AVAILABLE RECORDS:
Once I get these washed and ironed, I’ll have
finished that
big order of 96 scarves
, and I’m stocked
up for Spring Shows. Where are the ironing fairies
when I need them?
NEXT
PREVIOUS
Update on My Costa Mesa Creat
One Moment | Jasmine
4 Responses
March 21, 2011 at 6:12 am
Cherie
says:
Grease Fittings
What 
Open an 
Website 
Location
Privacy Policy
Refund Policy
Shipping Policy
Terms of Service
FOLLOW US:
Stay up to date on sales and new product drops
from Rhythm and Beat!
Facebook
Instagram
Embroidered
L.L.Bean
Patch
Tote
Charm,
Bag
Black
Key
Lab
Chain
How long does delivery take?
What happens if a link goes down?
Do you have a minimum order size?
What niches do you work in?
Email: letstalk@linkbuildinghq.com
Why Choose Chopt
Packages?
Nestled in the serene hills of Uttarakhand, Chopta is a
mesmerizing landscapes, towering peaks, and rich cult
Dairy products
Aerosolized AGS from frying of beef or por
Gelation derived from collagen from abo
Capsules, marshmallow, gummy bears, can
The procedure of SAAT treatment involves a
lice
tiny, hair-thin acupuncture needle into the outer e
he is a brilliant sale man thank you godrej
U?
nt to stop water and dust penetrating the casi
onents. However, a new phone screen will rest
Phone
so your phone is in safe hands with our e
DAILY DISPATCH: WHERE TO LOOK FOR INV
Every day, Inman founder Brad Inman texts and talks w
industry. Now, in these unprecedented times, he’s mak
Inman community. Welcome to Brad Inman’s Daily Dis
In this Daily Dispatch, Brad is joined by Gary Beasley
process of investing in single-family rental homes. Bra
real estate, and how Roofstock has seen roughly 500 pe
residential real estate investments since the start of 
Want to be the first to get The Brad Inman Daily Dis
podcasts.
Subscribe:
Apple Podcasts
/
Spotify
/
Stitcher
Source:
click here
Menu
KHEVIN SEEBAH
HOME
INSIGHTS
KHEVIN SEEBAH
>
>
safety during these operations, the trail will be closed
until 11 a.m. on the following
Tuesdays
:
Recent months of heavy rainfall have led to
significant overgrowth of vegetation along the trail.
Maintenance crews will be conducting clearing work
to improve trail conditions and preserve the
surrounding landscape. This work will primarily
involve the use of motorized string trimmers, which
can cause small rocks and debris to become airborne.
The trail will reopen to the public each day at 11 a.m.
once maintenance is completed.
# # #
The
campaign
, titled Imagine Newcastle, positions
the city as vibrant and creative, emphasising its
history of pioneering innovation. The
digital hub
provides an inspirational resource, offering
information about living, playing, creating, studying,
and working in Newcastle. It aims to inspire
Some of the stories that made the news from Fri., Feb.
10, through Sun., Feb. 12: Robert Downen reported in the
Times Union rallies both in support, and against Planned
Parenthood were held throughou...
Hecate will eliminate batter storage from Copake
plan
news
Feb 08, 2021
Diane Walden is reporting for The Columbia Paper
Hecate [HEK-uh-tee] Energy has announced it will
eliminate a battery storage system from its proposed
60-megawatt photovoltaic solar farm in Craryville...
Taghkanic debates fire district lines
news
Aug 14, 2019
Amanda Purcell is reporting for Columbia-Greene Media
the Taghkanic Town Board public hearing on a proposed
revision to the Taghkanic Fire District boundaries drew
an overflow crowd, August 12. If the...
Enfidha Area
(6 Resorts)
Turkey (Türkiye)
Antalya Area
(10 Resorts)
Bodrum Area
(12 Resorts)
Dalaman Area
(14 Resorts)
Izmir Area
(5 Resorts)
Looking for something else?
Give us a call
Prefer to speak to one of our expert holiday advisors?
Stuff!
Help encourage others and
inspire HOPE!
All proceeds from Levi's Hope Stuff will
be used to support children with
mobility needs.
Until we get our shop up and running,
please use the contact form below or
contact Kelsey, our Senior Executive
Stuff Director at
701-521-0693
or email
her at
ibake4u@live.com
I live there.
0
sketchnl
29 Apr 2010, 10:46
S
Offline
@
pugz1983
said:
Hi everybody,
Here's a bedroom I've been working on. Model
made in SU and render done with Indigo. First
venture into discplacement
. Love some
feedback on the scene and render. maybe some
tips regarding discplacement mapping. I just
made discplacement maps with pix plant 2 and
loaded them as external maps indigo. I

WHAT TO DO: Please transcribe the records above in full, keeping every word.

RESULT BELOW:
Once I get these washed and ironed, I’ll have
finished that
big order of 96 scarves
, and I’m stocked
up for Spring Shows. Where are the ironing fairies
when I need them?
NEXT
PREVIOUS
Update on My Costa Mesa Creat
One Moment | Jasmine
4 Responses
March 21, 2011 at 6:12 am
Cherie
says:
Grease Fittings
What 
Open an 
Website 
Location
Privacy Policy
Refund Policy
Shipping Policy
Terms of Service
FOLLOW US:
Stay up to date on sales and new product drops
from Rhythm and Beat!
Facebook
Instagram
Embroidered
L.L.Bean
Patch
Tote
Charm,
Bag
Black
Key
Lab
Chain
How long does delivery take?
What happens if a link goes down?
Do you have a minimum order size?
What niches do you work in?
Email: letstalk@linkbuildinghq.com
Why Choose Chopt
Packages?
Nestled in the serene hills of Uttarakhand, Chopta is a
mesmerizing landscapes, towering peaks, and rich cult
Dairy products
Aerosolized AGS from frying of beef or por
Gelation derived from collagen from abo
Capsules, marshmallow, gummy bears, can
The procedure of SAAT treatment involves a
lice
tiny, hair-thin acupuncture needle into the outer e
he is a brilliant sale man thank you godrej
U?
nt to stop water and dust penetrating the casi
onents. However, a new phone screen will rest
Phone
so your phone is in safe hands with our e
DAILY DISPATCH: WHERE TO LOOK FOR INV
Every day, Inman founder Brad Inman texts and talks w
industry. Now, in these unprecedented times, he’s mak
Inman community. Welcome to Brad Inman’s Daily Dis
In this Daily Dispatch, Brad is joined by Gary Beasley
process of investing in single-family rental homes. Bra
real estate, and how Roofstock has seen roughly 500 pe
residential real estate investments since the start of 
Want to be the first to get The Brad Inman Daily Dis
podcasts.
Subscribe:
Apple Podcasts
/
Spotify
/
Stitcher
Source:
click here
Menu
KHEVIN SEEBAH
HOME
INSIGHTS
KHEVIN SEEBAH
>
>
safety during these operations, the trail will be closed
until 11 a.m. on the following
Tuesdays
:
Recent months of heavy rainfall have led to
significant overgrowth of vegetation along the trail.
Maintenance crews will be conducting clearing work
to improve trail conditions and preserve the
surrounding landscape. This work will primarily
involve the use of motorized string trimmers, which
can cause small rocks and debris to become airborne.
The trail will reopen to the public each day at 11 a.m.
once maintenance is completed.
# # #
The
campaign
, titled Imagine Newcastle, positions
the city as vibrant and creative, emphasising its
history of pioneering innovation. The
digital hub
provides an inspirational resource, offering
information about living, playing, creating, studying,
and working in Newcastle. It aims to inspire
Some of the stories that made the news from Fri., Feb.
10, through Sun., Feb. 12: Robert Downen reported in the
Times Union rallies both in support, and against Planned
Parenthood were held throughou...
Hecate will eliminate batter storage from Copake
plan
news
Feb 08, 2021
Diane Walden is reporting for The Columbia Paper
Hecate [HEK-uh-tee] Energy has announced it will
eliminate a battery storage system from its proposed
60-megawatt photovoltaic solar farm in Craryville...
Taghkanic debates fire district lines
news
Aug 14, 2019
Amanda Purcell is reporting for Columbia-Greene Media
the Taghkanic Town Board public hearing on a proposed
revision to the Taghkanic Fire District boundaries drew
an overflow crowd, August 12. If the...
Enfidha Area
(6 Resorts)
Turkey (Türkiye)
Antalya Area
(10 Resorts)
Bodrum Area
(12 Resorts)
Dalaman Area
(14 Resorts)
Izmir Area
(5 Resorts)
Looking for something else?
Give us a call
Prefer to speak to one of our expert holiday advisors?
Stuff!
Help encourage others and
inspire HOPE!
All proceeds from Levi's Hope Stuff will
be used to support children with
mobility needs.
Until we get our shop up and running,
please use the contact form below or
contact Kelsey, our Senior Executive
Stuff Director at
701-521-0693
or email
her at
ibake4u@live.com
I live there.
0
sketchnl
29 Apr 2010, 10:46
S
Offline
@
pugz1983
said:
Hi everybody,
Here's a bedroom I've been working on. Model
made in SU and render done with Indigo. First
venture into discplacement
. Love some
feedback on the scene and render. maybe some
tips regarding discplacement mapping. I just
made discplacement maps with pix plant 2 and
loaded them as external maps indigo. I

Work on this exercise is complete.